# Your objective:
Each line below must be printed exactly as it stands.
***
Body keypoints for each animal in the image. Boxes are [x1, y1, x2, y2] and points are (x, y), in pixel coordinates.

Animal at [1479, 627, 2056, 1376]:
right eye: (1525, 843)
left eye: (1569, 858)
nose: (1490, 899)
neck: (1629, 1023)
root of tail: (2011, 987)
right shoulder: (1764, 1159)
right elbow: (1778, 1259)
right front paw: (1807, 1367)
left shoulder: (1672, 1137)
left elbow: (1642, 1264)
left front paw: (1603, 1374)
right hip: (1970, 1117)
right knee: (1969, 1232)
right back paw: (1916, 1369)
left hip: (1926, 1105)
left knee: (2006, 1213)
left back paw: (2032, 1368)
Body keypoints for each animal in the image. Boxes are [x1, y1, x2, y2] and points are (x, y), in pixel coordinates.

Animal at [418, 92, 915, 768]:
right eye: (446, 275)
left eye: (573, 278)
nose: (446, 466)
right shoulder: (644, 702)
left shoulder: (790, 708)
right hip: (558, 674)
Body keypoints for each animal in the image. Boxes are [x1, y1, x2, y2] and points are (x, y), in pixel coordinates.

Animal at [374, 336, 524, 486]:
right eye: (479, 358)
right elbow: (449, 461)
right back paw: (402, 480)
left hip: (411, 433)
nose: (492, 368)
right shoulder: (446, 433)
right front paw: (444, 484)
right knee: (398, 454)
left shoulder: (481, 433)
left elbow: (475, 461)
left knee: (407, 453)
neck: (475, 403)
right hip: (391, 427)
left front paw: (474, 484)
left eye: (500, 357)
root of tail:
***
# Output for this exercise:
Body keypoints for each animal in the image. Boxes are [x1, y1, x2, y2] and points are (x, y), in pixel coordinates.

Animal at [1479, 627, 2056, 1376]:
right eye: (1525, 843)
left eye: (1569, 858)
nose: (1490, 899)
neck: (1629, 1023)
root of tail: (2011, 987)
right shoulder: (1764, 1159)
right elbow: (1778, 1259)
right front paw: (1807, 1367)
left shoulder: (1672, 1137)
left elbow: (1642, 1264)
left front paw: (1603, 1374)
right hip: (1970, 1117)
right knee: (1969, 1232)
right back paw: (1916, 1369)
left hip: (1926, 1105)
left knee: (2006, 1213)
left back paw: (2032, 1368)
Body keypoints for each animal in the image. Boxes are [x1, y1, x2, y2] and points are (x, y), in pixel coordinates.

Animal at [418, 92, 915, 768]:
right eye: (446, 275)
left eye: (573, 278)
nose: (446, 466)
right shoulder: (644, 702)
left shoulder: (790, 708)
right hip: (558, 674)
Body keypoints for each animal in the image. Boxes are [x1, y1, x2, y2] and points are (x, y), in pixel coordinates.

Animal at [374, 336, 524, 486]:
right eye: (479, 358)
right elbow: (449, 461)
right back paw: (402, 480)
left hip: (411, 433)
nose: (492, 368)
right shoulder: (446, 433)
right front paw: (444, 484)
right knee: (398, 454)
left shoulder: (481, 433)
left elbow: (475, 461)
left knee: (407, 453)
neck: (475, 403)
right hip: (391, 427)
left front paw: (474, 484)
left eye: (500, 357)
root of tail:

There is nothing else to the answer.